The good news is that we civilians aren't the only ones obsessed with where the needle will fall on the scale -- so are some of our hero fitness bloggers, like Kelsey Wells of My Sweat Life, who was determined to get down to 122 pounds after giving birth. And she did. But in a recent Instagram post, she gives us all of the visuals we need to truly understand why the scale isn't the true test of your healthiest body.

In three different side-by-side photos of herself at varying weight (122 lbs, 145 lbs, and 140 lbs), Wells proves that just because you think your magic number needs to be the one that's lowest, it doesn't neessarily mean it's your fittest.
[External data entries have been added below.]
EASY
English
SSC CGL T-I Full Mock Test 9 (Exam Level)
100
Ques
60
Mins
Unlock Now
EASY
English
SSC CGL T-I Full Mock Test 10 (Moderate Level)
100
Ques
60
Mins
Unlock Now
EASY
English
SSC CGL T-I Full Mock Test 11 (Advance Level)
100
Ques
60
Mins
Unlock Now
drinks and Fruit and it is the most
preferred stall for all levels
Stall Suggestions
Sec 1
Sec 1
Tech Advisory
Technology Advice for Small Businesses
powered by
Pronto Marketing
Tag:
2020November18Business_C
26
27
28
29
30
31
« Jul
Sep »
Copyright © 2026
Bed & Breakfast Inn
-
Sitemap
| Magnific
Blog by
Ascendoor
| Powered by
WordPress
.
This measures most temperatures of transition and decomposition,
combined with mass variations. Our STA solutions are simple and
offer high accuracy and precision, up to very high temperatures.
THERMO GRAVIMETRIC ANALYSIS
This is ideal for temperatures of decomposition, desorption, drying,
SCREW THE SCALE || I figured it was time for a friendly, yet firm reminder.🤗 YOU GUYS. PLEASEEEEEE STOP GETTING HUNG UP ON THE NUMBER ON THE STUPUD SCALE! PLEASE STOP THINKING YOUR WEIGHT EQUALS YOUR PROGRESS AND FOR THE LOVE OF EVERYTHING PLEASE STOP LETTING YOR WEIGHT HAVE ANY AFFECT WHATSOEVER ON YOUR SELF ESTEEM, like I used to. To any of you who are where I once was, please listen to me. I am 5' 7" and weigh 140 lbs. When I first started #bbg I was 8 weeks post partum and 145 lbs. I weighed 130 before getting pregnant, so based on nothing besides my own warped perception, I decided my "goal weight" should be 122 and to fit into my skinniest jeans. Well after a few months of BBG and breastfeeding, I HIT IT and I fit into those size 0 jeans. Well guess what? I HAVE GAINED 18 POUNDS SINCE THEN. EIGHT FREAKING TEEN. Also, I have gone up two pant sizes and as a matter of fact I ripped those skinny jeans wide open just the other week trying to pull them up over my knees.😂 My point?? According to my old self and flawed standards, I would be failing miserably. THANK GOODNESS I finally learned to start measuring my progress by things that matter -- strength, ability, endurance, health, and HAPPINESS. Take progress photos and videos. Record how many push-ups you can do, ect. And if you can, your BFP -- there is only a 5 lb difference between my starting and current weight, but my body composition has changed COMPLETELY. I have never had more muscle and less body fat than I do now. I have never been healthier than I am now. I have never been more comfortable in my own skin than I am now. And if I didn't say #screwthescale long ago, I would have gave up on my journey. So to the little teeny tiny voice in the back of my head that still said "😳wtf is this- not 140!?😭😩" last week when I stepped on the scale, I say SCREW. YOU. And I think you should probably say the same to your scale too. #byefelicia 👋🏼🚫⚖ . . #bbgprogress #transformationtuesday #fit #fitness #workout #fitmom #fitchick #fitfam #fitnesstransformation #beforeandafter #sweat #mysweatlife #girlswithmuscle #girlgains #strongnotskinny

A photo posted by K E L S E Y W E L L S (@mysweatlife) on


“There is only a 5 pound difference between my starting and current weight, but my body composition has changed COMPLETELY,” says Wells in the post. “I have never had more muscle and less body fat than I do now. I have never been healthier than I am now.”

If this doesn't make you ditch your scale, we're not sure what will. We so appreciate Wells's candid post to teach us a lesson in health and happiness we can all use.